**Dataset entries:**
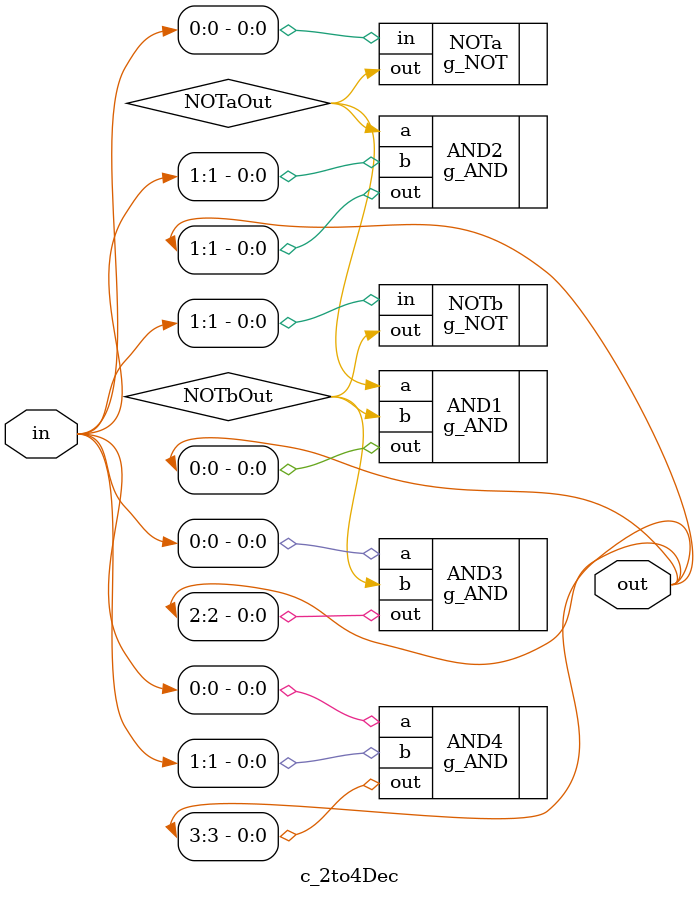
<source format=v>

module c_2to4Dec
(
    input  [1:0] in,
    output [3:0] out
);

wire NOTaOut, NOTbOut;
g_NOT NOTa ( .in(in[0]),               .out(NOTaOut) );
g_NOT NOTb ( .in(in[1]),               .out(NOTbOut) );
g_AND AND1 ( .a(NOTaOut), .b(NOTbOut), .out(out[0])  );
g_AND AND2 ( .a(NOTaOut), .b(in[1]),   .out(out[1])  );
g_AND AND3 ( .a(in[0]),   .b(NOTbOut), .out(out[2])  );
g_AND AND4 ( .a(in[0]),   .b(in[1]),   .out(out[3])  );

endmodule
</source>
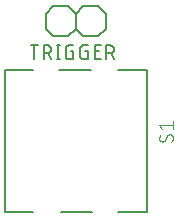
<source format=gbr>
G04 EAGLE Gerber RS-274X export*
G75*
%MOMM*%
%FSLAX34Y34*%
%LPD*%
%INSilkscreen Top*%
%IPPOS*%
%AMOC8*
5,1,8,0,0,1.08239X$1,22.5*%
G01*
%ADD10C,0.127000*%
%ADD11C,0.101600*%
%ADD12C,0.152400*%


D10*
X46680Y49220D02*
X46680Y169220D01*
X166680Y169220D02*
X166680Y49220D01*
X166680Y169220D02*
X142680Y169220D01*
X119680Y169220D02*
X92680Y169220D01*
X93680Y49220D02*
X120680Y49220D01*
X142680Y49220D02*
X166680Y49220D01*
X70680Y169220D02*
X46680Y169220D01*
X46680Y49220D02*
X70680Y49220D01*
D11*
X186353Y115103D02*
X186452Y115101D01*
X186552Y115095D01*
X186651Y115086D01*
X186749Y115073D01*
X186847Y115056D01*
X186945Y115035D01*
X187041Y115010D01*
X187136Y114982D01*
X187230Y114950D01*
X187323Y114915D01*
X187415Y114876D01*
X187505Y114833D01*
X187593Y114788D01*
X187680Y114738D01*
X187764Y114686D01*
X187847Y114630D01*
X187927Y114572D01*
X188005Y114510D01*
X188080Y114445D01*
X188153Y114377D01*
X188223Y114307D01*
X188291Y114234D01*
X188356Y114159D01*
X188418Y114081D01*
X188476Y114001D01*
X188532Y113918D01*
X188584Y113834D01*
X188634Y113747D01*
X188679Y113659D01*
X188722Y113569D01*
X188761Y113477D01*
X188796Y113384D01*
X188828Y113290D01*
X188856Y113195D01*
X188881Y113099D01*
X188902Y113001D01*
X188919Y112903D01*
X188932Y112805D01*
X188941Y112706D01*
X188947Y112606D01*
X188949Y112507D01*
X188947Y112363D01*
X188941Y112218D01*
X188932Y112074D01*
X188919Y111931D01*
X188902Y111787D01*
X188881Y111644D01*
X188856Y111502D01*
X188828Y111361D01*
X188796Y111220D01*
X188760Y111080D01*
X188721Y110941D01*
X188678Y110803D01*
X188631Y110667D01*
X188581Y110531D01*
X188527Y110397D01*
X188470Y110265D01*
X188409Y110134D01*
X188345Y110005D01*
X188277Y109877D01*
X188207Y109751D01*
X188132Y109627D01*
X188055Y109506D01*
X187974Y109386D01*
X187891Y109268D01*
X187804Y109153D01*
X187714Y109040D01*
X187621Y108929D01*
X187526Y108821D01*
X187427Y108715D01*
X187326Y108612D01*
X179861Y108937D02*
X179762Y108939D01*
X179662Y108945D01*
X179563Y108954D01*
X179465Y108967D01*
X179367Y108984D01*
X179269Y109005D01*
X179173Y109030D01*
X179078Y109058D01*
X178984Y109090D01*
X178891Y109125D01*
X178799Y109164D01*
X178709Y109207D01*
X178621Y109252D01*
X178534Y109302D01*
X178450Y109354D01*
X178367Y109410D01*
X178287Y109468D01*
X178209Y109530D01*
X178134Y109595D01*
X178061Y109663D01*
X177991Y109733D01*
X177923Y109806D01*
X177858Y109881D01*
X177796Y109959D01*
X177738Y110039D01*
X177682Y110122D01*
X177630Y110206D01*
X177580Y110293D01*
X177535Y110381D01*
X177492Y110471D01*
X177453Y110563D01*
X177418Y110656D01*
X177386Y110750D01*
X177358Y110845D01*
X177333Y110941D01*
X177312Y111039D01*
X177295Y111137D01*
X177282Y111235D01*
X177273Y111334D01*
X177267Y111434D01*
X177265Y111533D01*
X177267Y111669D01*
X177273Y111805D01*
X177282Y111941D01*
X177295Y112077D01*
X177313Y112212D01*
X177333Y112346D01*
X177358Y112480D01*
X177386Y112614D01*
X177419Y112746D01*
X177454Y112877D01*
X177494Y113008D01*
X177537Y113137D01*
X177583Y113265D01*
X177634Y113391D01*
X177687Y113517D01*
X177745Y113640D01*
X177805Y113762D01*
X177869Y113882D01*
X177937Y114001D01*
X178007Y114117D01*
X178081Y114231D01*
X178158Y114344D01*
X178239Y114454D01*
X182133Y110234D02*
X182080Y110148D01*
X182023Y110064D01*
X181964Y109982D01*
X181901Y109902D01*
X181835Y109825D01*
X181767Y109750D01*
X181695Y109678D01*
X181621Y109609D01*
X181544Y109543D01*
X181465Y109480D01*
X181383Y109420D01*
X181299Y109363D01*
X181213Y109309D01*
X181125Y109259D01*
X181035Y109212D01*
X180944Y109168D01*
X180850Y109129D01*
X180756Y109092D01*
X180660Y109060D01*
X180562Y109031D01*
X180464Y109006D01*
X180365Y108985D01*
X180265Y108967D01*
X180165Y108954D01*
X180064Y108944D01*
X179962Y108938D01*
X179861Y108936D01*
X184081Y113805D02*
X184134Y113891D01*
X184191Y113975D01*
X184250Y114057D01*
X184313Y114137D01*
X184379Y114214D01*
X184447Y114289D01*
X184519Y114361D01*
X184593Y114430D01*
X184670Y114496D01*
X184749Y114559D01*
X184831Y114619D01*
X184915Y114676D01*
X185001Y114730D01*
X185089Y114780D01*
X185179Y114827D01*
X185270Y114871D01*
X185364Y114910D01*
X185458Y114947D01*
X185554Y114979D01*
X185652Y115008D01*
X185750Y115033D01*
X185849Y115054D01*
X185949Y115072D01*
X186049Y115085D01*
X186150Y115095D01*
X186252Y115101D01*
X186353Y115103D01*
X184081Y113805D02*
X182133Y110235D01*
X179861Y119661D02*
X177265Y122906D01*
X188949Y122906D01*
X188949Y119661D02*
X188949Y126152D01*
D12*
X100330Y223520D02*
X87630Y223520D01*
X100330Y223520D02*
X106680Y217170D01*
X106680Y204470D01*
X100330Y198120D01*
X81280Y204470D02*
X81280Y217170D01*
X87630Y223520D01*
X81280Y204470D02*
X87630Y198120D01*
X100330Y198120D01*
X106680Y217170D02*
X113030Y223520D01*
X125730Y223520D01*
X132080Y217170D01*
X132080Y204470D01*
X125730Y198120D01*
X113030Y198120D01*
X106680Y204470D01*
D10*
X71628Y190373D02*
X71628Y178943D01*
X68453Y190373D02*
X74803Y190373D01*
X79585Y190373D02*
X79585Y178943D01*
X79585Y190373D02*
X82760Y190373D01*
X82871Y190371D01*
X82981Y190365D01*
X83092Y190356D01*
X83202Y190342D01*
X83311Y190325D01*
X83420Y190304D01*
X83528Y190279D01*
X83635Y190250D01*
X83741Y190218D01*
X83846Y190182D01*
X83949Y190142D01*
X84051Y190099D01*
X84152Y190052D01*
X84251Y190001D01*
X84348Y189948D01*
X84442Y189891D01*
X84535Y189830D01*
X84626Y189767D01*
X84715Y189700D01*
X84801Y189630D01*
X84884Y189557D01*
X84966Y189482D01*
X85044Y189404D01*
X85119Y189322D01*
X85192Y189239D01*
X85262Y189153D01*
X85329Y189064D01*
X85392Y188973D01*
X85453Y188880D01*
X85510Y188785D01*
X85563Y188689D01*
X85614Y188590D01*
X85661Y188489D01*
X85704Y188387D01*
X85744Y188284D01*
X85780Y188179D01*
X85812Y188073D01*
X85841Y187966D01*
X85866Y187858D01*
X85887Y187749D01*
X85904Y187640D01*
X85918Y187530D01*
X85927Y187419D01*
X85933Y187309D01*
X85935Y187198D01*
X85933Y187087D01*
X85927Y186977D01*
X85918Y186866D01*
X85904Y186756D01*
X85887Y186647D01*
X85866Y186538D01*
X85841Y186430D01*
X85812Y186323D01*
X85780Y186217D01*
X85744Y186112D01*
X85704Y186009D01*
X85661Y185907D01*
X85614Y185806D01*
X85563Y185707D01*
X85510Y185610D01*
X85453Y185516D01*
X85392Y185423D01*
X85329Y185332D01*
X85262Y185243D01*
X85192Y185157D01*
X85119Y185074D01*
X85044Y184992D01*
X84966Y184914D01*
X84884Y184839D01*
X84801Y184766D01*
X84715Y184696D01*
X84626Y184629D01*
X84535Y184566D01*
X84442Y184505D01*
X84347Y184448D01*
X84251Y184395D01*
X84152Y184344D01*
X84051Y184297D01*
X83949Y184254D01*
X83846Y184214D01*
X83741Y184178D01*
X83635Y184146D01*
X83528Y184117D01*
X83420Y184092D01*
X83311Y184071D01*
X83202Y184054D01*
X83092Y184040D01*
X82981Y184031D01*
X82871Y184025D01*
X82760Y184023D01*
X79585Y184023D01*
X83395Y184023D02*
X85935Y178943D01*
X91821Y178943D02*
X91821Y190373D01*
X90551Y178943D02*
X93091Y178943D01*
X93091Y190373D02*
X90551Y190373D01*
X102616Y185293D02*
X104521Y185293D01*
X104521Y178943D01*
X100711Y178943D01*
X100611Y178945D01*
X100512Y178951D01*
X100412Y178961D01*
X100314Y178974D01*
X100215Y178992D01*
X100118Y179013D01*
X100022Y179038D01*
X99926Y179067D01*
X99832Y179100D01*
X99739Y179136D01*
X99648Y179176D01*
X99558Y179220D01*
X99470Y179267D01*
X99384Y179317D01*
X99300Y179371D01*
X99218Y179428D01*
X99139Y179488D01*
X99061Y179552D01*
X98987Y179618D01*
X98915Y179687D01*
X98846Y179759D01*
X98780Y179833D01*
X98716Y179911D01*
X98656Y179990D01*
X98599Y180072D01*
X98545Y180156D01*
X98495Y180242D01*
X98448Y180330D01*
X98404Y180420D01*
X98364Y180511D01*
X98328Y180604D01*
X98295Y180698D01*
X98266Y180794D01*
X98241Y180890D01*
X98220Y180987D01*
X98202Y181086D01*
X98189Y181184D01*
X98179Y181284D01*
X98173Y181383D01*
X98171Y181483D01*
X98171Y187833D01*
X98173Y187933D01*
X98179Y188032D01*
X98189Y188132D01*
X98202Y188230D01*
X98220Y188329D01*
X98241Y188426D01*
X98266Y188522D01*
X98295Y188618D01*
X98328Y188712D01*
X98364Y188805D01*
X98404Y188896D01*
X98448Y188986D01*
X98495Y189074D01*
X98545Y189160D01*
X98599Y189244D01*
X98656Y189326D01*
X98716Y189405D01*
X98780Y189483D01*
X98846Y189557D01*
X98915Y189629D01*
X98987Y189698D01*
X99061Y189764D01*
X99139Y189828D01*
X99218Y189888D01*
X99300Y189945D01*
X99384Y189999D01*
X99470Y190049D01*
X99558Y190096D01*
X99648Y190140D01*
X99739Y190180D01*
X99832Y190216D01*
X99926Y190249D01*
X100022Y190278D01*
X100118Y190303D01*
X100215Y190324D01*
X100314Y190342D01*
X100412Y190355D01*
X100512Y190365D01*
X100611Y190371D01*
X100711Y190373D01*
X104521Y190373D01*
X114808Y185293D02*
X116713Y185293D01*
X116713Y178943D01*
X112903Y178943D01*
X112803Y178945D01*
X112704Y178951D01*
X112604Y178961D01*
X112506Y178974D01*
X112407Y178992D01*
X112310Y179013D01*
X112214Y179038D01*
X112118Y179067D01*
X112024Y179100D01*
X111931Y179136D01*
X111840Y179176D01*
X111750Y179220D01*
X111662Y179267D01*
X111576Y179317D01*
X111492Y179371D01*
X111410Y179428D01*
X111331Y179488D01*
X111253Y179552D01*
X111179Y179618D01*
X111107Y179687D01*
X111038Y179759D01*
X110972Y179833D01*
X110908Y179911D01*
X110848Y179990D01*
X110791Y180072D01*
X110737Y180156D01*
X110687Y180242D01*
X110640Y180330D01*
X110596Y180420D01*
X110556Y180511D01*
X110520Y180604D01*
X110487Y180698D01*
X110458Y180794D01*
X110433Y180890D01*
X110412Y180987D01*
X110394Y181086D01*
X110381Y181184D01*
X110371Y181284D01*
X110365Y181383D01*
X110363Y181483D01*
X110363Y187833D01*
X110365Y187933D01*
X110371Y188032D01*
X110381Y188132D01*
X110394Y188230D01*
X110412Y188329D01*
X110433Y188426D01*
X110458Y188522D01*
X110487Y188618D01*
X110520Y188712D01*
X110556Y188805D01*
X110596Y188896D01*
X110640Y188986D01*
X110687Y189074D01*
X110737Y189160D01*
X110791Y189244D01*
X110848Y189326D01*
X110908Y189405D01*
X110972Y189483D01*
X111038Y189557D01*
X111107Y189629D01*
X111179Y189698D01*
X111253Y189764D01*
X111331Y189828D01*
X111410Y189888D01*
X111492Y189945D01*
X111576Y189999D01*
X111662Y190049D01*
X111750Y190096D01*
X111840Y190140D01*
X111931Y190180D01*
X112024Y190216D01*
X112118Y190249D01*
X112214Y190278D01*
X112310Y190303D01*
X112407Y190324D01*
X112506Y190342D01*
X112604Y190355D01*
X112704Y190365D01*
X112803Y190371D01*
X112903Y190373D01*
X116713Y190373D01*
X122580Y178943D02*
X127660Y178943D01*
X122580Y178943D02*
X122580Y190373D01*
X127660Y190373D01*
X126390Y185293D02*
X122580Y185293D01*
X132544Y190373D02*
X132544Y178943D01*
X132544Y190373D02*
X135719Y190373D01*
X135830Y190371D01*
X135940Y190365D01*
X136051Y190356D01*
X136161Y190342D01*
X136270Y190325D01*
X136379Y190304D01*
X136487Y190279D01*
X136594Y190250D01*
X136700Y190218D01*
X136805Y190182D01*
X136908Y190142D01*
X137010Y190099D01*
X137111Y190052D01*
X137210Y190001D01*
X137307Y189948D01*
X137401Y189891D01*
X137494Y189830D01*
X137585Y189767D01*
X137674Y189700D01*
X137760Y189630D01*
X137843Y189557D01*
X137925Y189482D01*
X138003Y189404D01*
X138078Y189322D01*
X138151Y189239D01*
X138221Y189153D01*
X138288Y189064D01*
X138351Y188973D01*
X138412Y188880D01*
X138469Y188785D01*
X138522Y188689D01*
X138573Y188590D01*
X138620Y188489D01*
X138663Y188387D01*
X138703Y188284D01*
X138739Y188179D01*
X138771Y188073D01*
X138800Y187966D01*
X138825Y187858D01*
X138846Y187749D01*
X138863Y187640D01*
X138877Y187530D01*
X138886Y187419D01*
X138892Y187309D01*
X138894Y187198D01*
X138892Y187087D01*
X138886Y186977D01*
X138877Y186866D01*
X138863Y186756D01*
X138846Y186647D01*
X138825Y186538D01*
X138800Y186430D01*
X138771Y186323D01*
X138739Y186217D01*
X138703Y186112D01*
X138663Y186009D01*
X138620Y185907D01*
X138573Y185806D01*
X138522Y185707D01*
X138469Y185610D01*
X138412Y185516D01*
X138351Y185423D01*
X138288Y185332D01*
X138221Y185243D01*
X138151Y185157D01*
X138078Y185074D01*
X138003Y184992D01*
X137925Y184914D01*
X137843Y184839D01*
X137760Y184766D01*
X137674Y184696D01*
X137585Y184629D01*
X137494Y184566D01*
X137401Y184505D01*
X137306Y184448D01*
X137210Y184395D01*
X137111Y184344D01*
X137010Y184297D01*
X136908Y184254D01*
X136805Y184214D01*
X136700Y184178D01*
X136594Y184146D01*
X136487Y184117D01*
X136379Y184092D01*
X136270Y184071D01*
X136161Y184054D01*
X136051Y184040D01*
X135940Y184031D01*
X135830Y184025D01*
X135719Y184023D01*
X132544Y184023D01*
X136354Y184023D02*
X138894Y178943D01*
M02*

</source>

**Exercise prompt:** For this exercise, output exactly the lines above from the line with "X138886Y187419D01*" to the line with "X138351Y185423D01*", counting both, and leave out the rest.

**Exercise answer:**
X138886Y187419D01*
X138892Y187309D01*
X138894Y187198D01*
X138892Y187087D01*
X138886Y186977D01*
X138877Y186866D01*
X138863Y186756D01*
X138846Y186647D01*
X138825Y186538D01*
X138800Y186430D01*
X138771Y186323D01*
X138739Y186217D01*
X138703Y186112D01*
X138663Y186009D01*
X138620Y185907D01*
X138573Y185806D01*
X138522Y185707D01*
X138469Y185610D01*
X138412Y185516D01*
X138351Y185423D01*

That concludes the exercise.